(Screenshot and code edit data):
"""

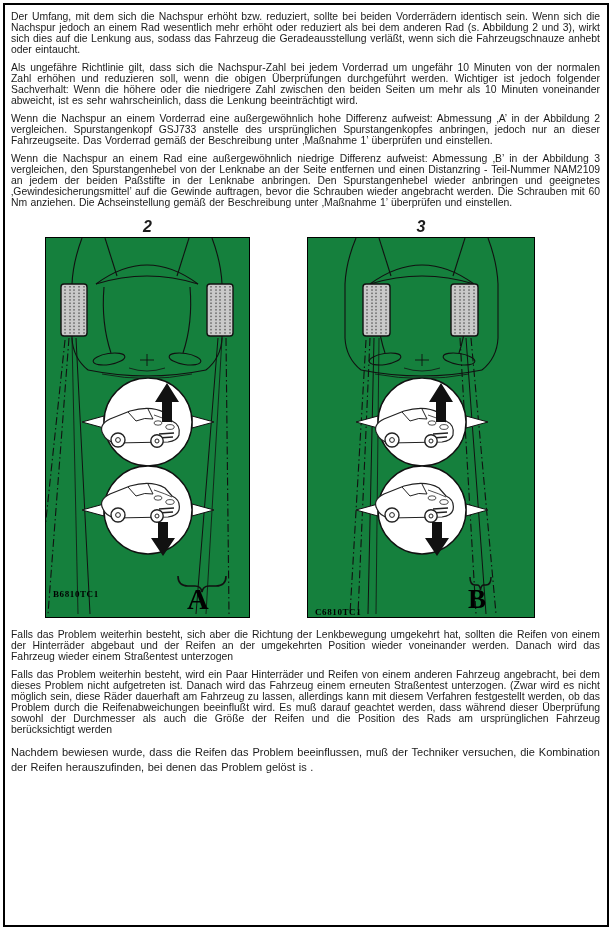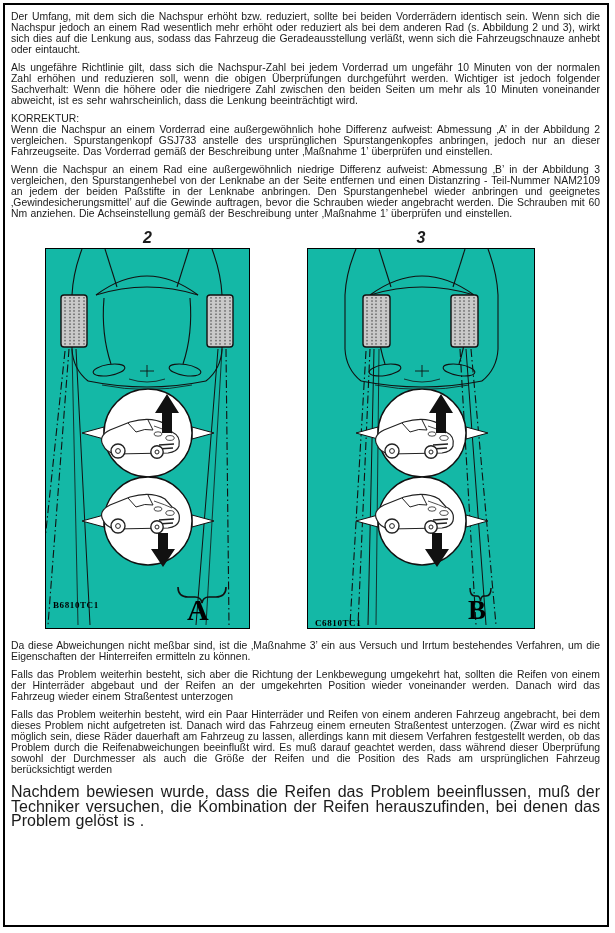--- a/index.html
+++ b/index.html
@@ -21,50 +21,49 @@
   .figures-row{position:relative;height:400px;margin:11px 0 10px 0;}
   .figure{position:absolute;top:0;}
   .figure-2{left:34px;width:205px;}
   .figure-3{left:296px;width:228px;}
   .fig-number{
     text-align:center;font-weight:bold;font-style:italic;
     font-size:16px;height:16px;line-height:16px;margin-bottom:2px;
     font-family:"Liberation Sans", sans-serif;
   }
   .fig-box{
-    position:relative;border:1.5px solid #000;height:379px;background:#14b8a6;
+    position:relative;border:1.5px solid #000;height:379px;background:#15803d;
   }
   .fig-box svg{position:absolute;left:0;top:0;}
   .fig-code{
     position:absolute;left:7px;
     font-family:"Liberation Serif", serif;font-weight:bold;
     font-size:9px;letter-spacing:0.6px;color:#000;
   }
   .figure-2 .fig-code{bottom:18px;}
   .figure-3 .fig-code{bottom:0;}
   .dim-letter{
     position:absolute;font-family:"Liberation Serif", serif;
     font-weight:bold;color:#000;line-height:1;
   }
   .figure-2 .dim-letter{left:141px;bottom:3px;font-size:30px;}
   .figure-3 .dim-letter{left:160px;bottom:4px;font-size:27px;}
   p.closing{
-    font-size:16px;line-height:14.6px;text-align:justify;
+    font-size:11px;line-height:14.6px;text-align:justify;
     margin:10px 0 0 0;word-spacing:0.5px;
   }
 </style>
 </head>
 <body>
 
 <div class="page">
 
   <p class="body">Der Umfang, mit dem sich die Nachspur erhöht bzw. reduziert, sollte bei beiden Vorderrädern identisch sein. Wenn sich die Nachspur jedoch an einem Rad wesentlich mehr erhöht oder reduziert als bei dem anderen Rad (s. Abbildung 2 und 3), wirkt sich dies auf die Lenkung aus, sodass das Fahrzeug die Geradeausstellung verläßt, wenn sich die Fahrzeugschnauze anhebt oder eintaucht.</p>
   <p class="body">Als ungefähre Richtlinie gilt, dass sich die Nachspur-Zahl bei jedem Vorderrad um ungefähr 10 Minuten von der normalen Zahl erhöhen und reduzieren soll, wenn die obigen Überprüfungen durchgeführt werden. Wichtiger ist jedoch folgender Sachverhalt: Wenn die höhere oder die niedrigere Zahl zwischen den beiden Seiten um mehr als 10 Minuten voneinander abweicht, ist es sehr wahrscheinlich, dass die Lenkung beeinträchtigt wird.</p>
 
-  <p class="body tight">KORREKTUR:</p>
   <p class="body">Wenn die Nachspur an einem Vorderrad eine außergewöhnlich hohe Differenz aufweist: Abmessung ‚A’ in der Abbildung 2 vergleichen. Spurstangenkopf GSJ733 anstelle des ursprünglichen Spurstangenkopfes anbringen, jedoch nur an dieser Fahrzeugseite. Das Vorderrad gemäß der Beschreibung unter ‚Maßnahme 1’ überprüfen und einstellen.</p>
   <p class="body">Wenn die Nachspur an einem Rad eine außergewöhnlich niedrige Differenz aufweist: Abmessung ‚B’ in der Abbildung 3 vergleichen, den Spurstangenhebel von der Lenknabe an der Seite entfernen und einen Distanzring - Teil-Nummer NAM2109 an jedem der beiden Paßstifte in der Lenknabe anbringen. Den Spurstangenhebel wieder anbringen und geeignetes ‚Gewindesicherungsmittel’ auf die Gewinde auftragen, bevor die Schrauben wieder angebracht werden. Die Schrauben mit 60 Nm anziehen. Die Achseinstellung gemäß der Beschreibung unter ‚Maßnahme 1’ überprüfen und einstellen.</p>
 
   <div class="figures-row">
 
     <div class="figure figure-2">
       <div class="fig-number">2</div>
       <div class="fig-box">
         <svg width="202" height="376" viewBox="0 0 202 376">
           <defs>
@@ -214,19 +213,18 @@
 
           <path d="M162 339 Q162 347 167 347 L169 347 Q172 347 172.5 352 Q173 347 176 347 L178 347 Q183 347 183 339" fill="none" stroke="#111" stroke-width="1.5"></path>
         </svg>
         <span class="fig-code">C6810TC1</span>
         <span class="dim-letter">B</span>
       </div>
     </div>
 
   </div>
 
-  <p class="body">Da diese Abweichungen nicht meßbar sind, ist die ‚Maßnahme 3’ ein aus Versuch und Irrtum bestehendes Verfahren, um die Eigenschaften der Hinterreifen ermitteln zu können.</p>
   <p class="body">Falls das Problem weiterhin besteht, sich aber die Richtung der Lenkbewegung umgekehrt hat, sollten die Reifen von einem der Hinterräder abgebaut und der Reifen an der umgekehrten Position wieder voneinander werden. Danach wird das Fahrzeug wieder einem Straßentest unterzogen</p>
   <p class="body">Falls das Problem weiterhin besteht, wird ein Paar Hinterräder und Reifen von einem anderen Fahrzeug angebracht, bei dem dieses Problem nicht aufgetreten ist. Danach wird das Fahrzeug einem erneuten Straßentest unterzogen. (Zwar wird es nicht möglich sein, diese Räder dauerhaft am Fahrzeug zu lassen, allerdings kann mit diesem Verfahren festgestellt werden, ob das Problem durch die Reifenabweichungen beeinflußt wird. Es muß darauf geachtet werden, dass während dieser Überprüfung sowohl der Durchmesser als auch die Größe der Reifen und die Position des Rads am ursprünglichen Fahrzeug berücksichtigt werden</p>
 
   <p class="closing">Nachdem bewiesen wurde, dass die Reifen das Problem beeinflussen, muß der Techniker versuchen, die Kombination der Reifen herauszufinden, bei denen das Problem gelöst is .</p>
 
 </div>
 
 </body></html>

"""

(TASK DIRECTIONS): All of the entries above are to be duplicated exactly, with every image left out.

(WRITTEN REPLY):
--- a/index.html
+++ b/index.html
@@ -21,50 +21,49 @@
   .figures-row{position:relative;height:400px;margin:11px 0 10px 0;}
   .figure{position:absolute;top:0;}
   .figure-2{left:34px;width:205px;}
   .figure-3{left:296px;width:228px;}
   .fig-number{
     text-align:center;font-weight:bold;font-style:italic;
     font-size:16px;height:16px;line-height:16px;margin-bottom:2px;
     font-family:"Liberation Sans", sans-serif;
   }
   .fig-box{
-    position:relative;border:1.5px solid #000;height:379px;background:#14b8a6;
+    position:relative;border:1.5px solid #000;height:379px;background:#15803d;
   }
   .fig-box svg{position:absolute;left:0;top:0;}
   .fig-code{
     position:absolute;left:7px;
     font-family:"Liberation Serif", serif;font-weight:bold;
     font-size:9px;letter-spacing:0.6px;color:#000;
   }
   .figure-2 .fig-code{bottom:18px;}
   .figure-3 .fig-code{bottom:0;}
   .dim-letter{
     position:absolute;font-family:"Liberation Serif", serif;
     font-weight:bold;color:#000;line-height:1;
   }
   .figure-2 .dim-letter{left:141px;bottom:3px;font-size:30px;}
   .figure-3 .dim-letter{left:160px;bottom:4px;font-size:27px;}
   p.closing{
-    font-size:16px;line-height:14.6px;text-align:justify;
+    font-size:11px;line-height:14.6px;text-align:justify;
     margin:10px 0 0 0;word-spacing:0.5px;
   }
 </style>
 </head>
 <body>
 
 <div class="page">
 
   <p class="body">Der Umfang, mit dem sich die Nachspur erhöht bzw. reduziert, sollte bei beiden Vorderrädern identisch sein. Wenn sich die Nachspur jedoch an einem Rad wesentlich mehr erhöht oder reduziert als bei dem anderen Rad (s. Abbildung 2 und 3), wirkt sich dies auf die Lenkung aus, sodass das Fahrzeug die Geradeausstellung verläßt, wenn sich die Fahrzeugschnauze anhebt oder eintaucht.</p>
   <p class="body">Als ungefähre Richtlinie gilt, dass sich die Nachspur-Zahl bei jedem Vorderrad um ungefähr 10 Minuten von der normalen Zahl erhöhen und reduzieren soll, wenn die obigen Überprüfungen durchgeführt werden. Wichtiger ist jedoch folgender Sachverhalt: Wenn die höhere oder die niedrigere Zahl zwischen den beiden Seiten um mehr als 10 Minuten voneinander abweicht, ist es sehr wahrscheinlich, dass die Lenkung beeinträchtigt wird.</p>
 
-  <p class="body tight">KORREKTUR:</p>
   <p class="body">Wenn die Nachspur an einem Vorderrad eine außergewöhnlich hohe Differenz aufweist: Abmessung ‚A’ in der Abbildung 2 vergleichen. Spurstangenkopf GSJ733 anstelle des ursprünglichen Spurstangenkopfes anbringen, jedoch nur an dieser Fahrzeugseite. Das Vorderrad gemäß der Beschreibung unter ‚Maßnahme 1’ überprüfen und einstellen.</p>
   <p class="body">Wenn die Nachspur an einem Rad eine außergewöhnlich niedrige Differenz aufweist: Abmessung ‚B’ in der Abbildung 3 vergleichen, den Spurstangenhebel von der Lenknabe an der Seite entfernen und einen Distanzring - Teil-Nummer NAM2109 an jedem der beiden Paßstifte in der Lenknabe anbringen. Den Spurstangenhebel wieder anbringen und geeignetes ‚Gewindesicherungsmittel’ auf die Gewinde auftragen, bevor die Schrauben wieder angebracht werden. Die Schrauben mit 60 Nm anziehen. Die Achseinstellung gemäß der Beschreibung unter ‚Maßnahme 1’ überprüfen und einstellen.</p>
 
   <div class="figures-row">
 
     <div class="figure figure-2">
       <div class="fig-number">2</div>
       <div class="fig-box">
         <svg width="202" height="376" viewBox="0 0 202 376">
           <defs>
@@ -214,19 +213,18 @@
 
           <path d="M162 339 Q162 347 167 347 L169 347 Q172 347 172.5 352 Q173 347 176 347 L178 347 Q183 347 183 339" fill="none" stroke="#111" stroke-width="1.5"></path>
         </svg>
         <span class="fig-code">C6810TC1</span>
         <span class="dim-letter">B</span>
       </div>
     </div>
 
   </div>
 
-  <p class="body">Da diese Abweichungen nicht meßbar sind, ist die ‚Maßnahme 3’ ein aus Versuch und Irrtum bestehendes Verfahren, um die Eigenschaften der Hinterreifen ermitteln zu können.</p>
   <p class="body">Falls das Problem weiterhin besteht, sich aber die Richtung der Lenkbewegung umgekehrt hat, sollten die Reifen von einem der Hinterräder abgebaut und der Reifen an der umgekehrten Position wieder voneinander werden. Danach wird das Fahrzeug wieder einem Straßentest unterzogen</p>
   <p class="body">Falls das Problem weiterhin besteht, wird ein Paar Hinterräder und Reifen von einem anderen Fahrzeug angebracht, bei dem dieses Problem nicht aufgetreten ist. Danach wird das Fahrzeug einem erneuten Straßentest unterzogen. (Zwar wird es nicht möglich sein, diese Räder dauerhaft am Fahrzeug zu lassen, allerdings kann mit diesem Verfahren festgestellt werden, ob das Problem durch die Reifenabweichungen beeinflußt wird. Es muß darauf geachtet werden, dass während dieser Überprüfung sowohl der Durchmesser als auch die Größe der Reifen und die Position des Rads am ursprünglichen Fahrzeug berücksichtigt werden</p>
 
   <p class="closing">Nachdem bewiesen wurde, dass die Reifen das Problem beeinflussen, muß der Techniker versuchen, die Kombination der Reifen herauszufinden, bei denen das Problem gelöst is .</p>
 
 </div>
 
 </body></html>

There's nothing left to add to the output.